====== Supplied material ======
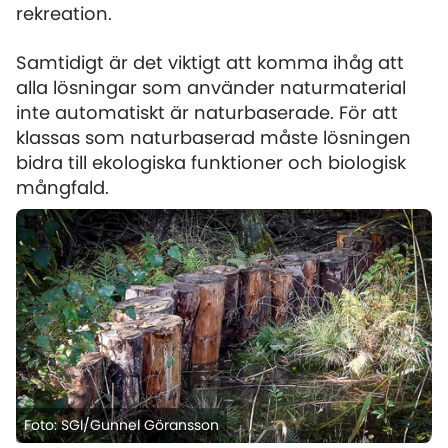
rekreation.
Samtidigt är det viktigt att komma ihåg att
alla lösningar som använder naturmaterial
inte automatiskt är naturbaserade. För att
klassas som naturbaserad måste lösningen
bidra till ekologiska funktioner och biologisk
mångfald.
Foto: SGI/Gunnel Göransson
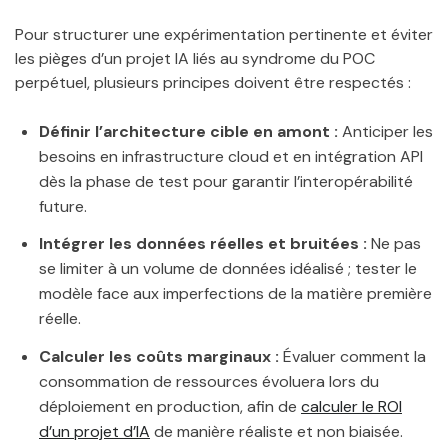
Pour structurer une expérimentation pertinente et éviter
les pièges d’un projet IA liés au syndrome du POC
perpétuel, plusieurs principes doivent être respectés :
Définir l’architecture cible en amont :
Anticiper les
besoins en infrastructure cloud et en intégration API
dès la phase de test pour garantir l’interopérabilité
future.
Intégrer les données réelles et bruitées :
Ne pas
se limiter à un volume de données idéalisé ; tester le
modèle face aux imperfections de la matière première
réelle.
Calculer les coûts marginaux :
Évaluer comment la
consommation de ressources évoluera lors du
déploiement en production, afin de
calculer le ROI
d’un projet d’IA
de manière réaliste et non biaisée.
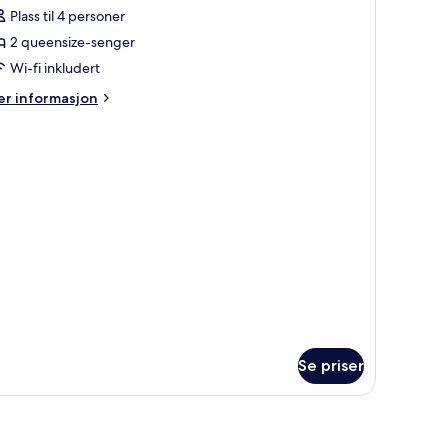
Plass til 4 personer
ueens
2 queensize-senger
iew
Wi-fi inkludert
er
r informasjon
formasjon
m
rst
ass
wo
ueens
ew
Se priser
======
_Task requirements_: Pull out every line in the data above that has the word "projet".

_Expected output_:
les pièges d’un projet IA liés au syndrome du POC
d’un projet d’IA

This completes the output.